The dispute arose late last month after Mrs. Reese banned the signs LFO cheerleaders held up on the field for the football team to run through. She took the action after a conversation with LFO parent Donna Jackson about the scriptural references and the possibility they violated federal law.
In the aftermath, school officials held their ground on the ban as Fort Oglethorpe’s Christian community rallied around the cheerleaders and news of the dispute grabbed national attention. A rally a few days after the ban drew more than 1,000 people, many of whom signed petitions submitted to the school board last night.
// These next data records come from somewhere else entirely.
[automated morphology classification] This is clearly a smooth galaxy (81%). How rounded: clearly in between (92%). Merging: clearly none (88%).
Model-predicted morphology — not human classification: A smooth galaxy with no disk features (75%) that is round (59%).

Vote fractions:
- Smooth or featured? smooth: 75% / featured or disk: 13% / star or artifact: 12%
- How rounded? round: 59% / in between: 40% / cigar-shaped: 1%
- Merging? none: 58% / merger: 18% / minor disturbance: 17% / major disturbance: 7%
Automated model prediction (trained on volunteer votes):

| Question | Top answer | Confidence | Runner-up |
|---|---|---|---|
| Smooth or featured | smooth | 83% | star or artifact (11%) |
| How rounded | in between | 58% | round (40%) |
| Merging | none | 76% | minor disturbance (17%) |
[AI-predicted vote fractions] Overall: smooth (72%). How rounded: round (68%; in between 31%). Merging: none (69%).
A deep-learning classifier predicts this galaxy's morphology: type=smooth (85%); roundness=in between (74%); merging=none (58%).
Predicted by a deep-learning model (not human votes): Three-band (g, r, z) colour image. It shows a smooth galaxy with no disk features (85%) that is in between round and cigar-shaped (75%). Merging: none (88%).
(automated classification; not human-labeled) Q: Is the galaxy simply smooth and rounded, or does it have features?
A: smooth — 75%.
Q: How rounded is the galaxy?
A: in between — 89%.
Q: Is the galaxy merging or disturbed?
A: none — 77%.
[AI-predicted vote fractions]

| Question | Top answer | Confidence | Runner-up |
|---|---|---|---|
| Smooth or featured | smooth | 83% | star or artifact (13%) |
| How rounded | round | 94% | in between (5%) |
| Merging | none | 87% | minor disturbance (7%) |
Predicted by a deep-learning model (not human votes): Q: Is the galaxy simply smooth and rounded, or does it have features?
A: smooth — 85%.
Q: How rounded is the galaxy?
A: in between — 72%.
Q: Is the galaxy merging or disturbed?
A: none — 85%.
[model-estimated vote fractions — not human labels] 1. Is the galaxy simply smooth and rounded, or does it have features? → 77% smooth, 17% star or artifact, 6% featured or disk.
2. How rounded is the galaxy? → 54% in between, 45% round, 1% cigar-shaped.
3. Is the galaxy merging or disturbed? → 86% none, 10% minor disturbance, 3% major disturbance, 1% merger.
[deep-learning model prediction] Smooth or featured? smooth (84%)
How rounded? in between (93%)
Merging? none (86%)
Mrs. Reese told the crowd she recognized a lot of names on the petitions they submitted to the board.
“I really appreciate the support that our LFO cheerleaders have received during this time,” she said as she held the petitions.
In a gesture of support, Mrs. Reese also signed a petition, despite the fact it called for a reversal of her ban.
She said she was impressed by the community’s response and the cheerleaders’ courage.
“It is the ‘in’ thing for kids to do now,” Mrs. Reese said. “It is the ‘in’ thing for kids to wear their beliefs on their T-shirts and to have signs.”
Board attorney Renzo Wiggins said he contacted a number of legal resources for opinions on the school system’s actions.
“The Christian Law Association called our position in our press release ‘perfect,’” Mr. Wiggins said.
School officials “have not caved in to demands of the minority but instead upheld the principal that protects all religious faiths from entanglement with the government,” he said.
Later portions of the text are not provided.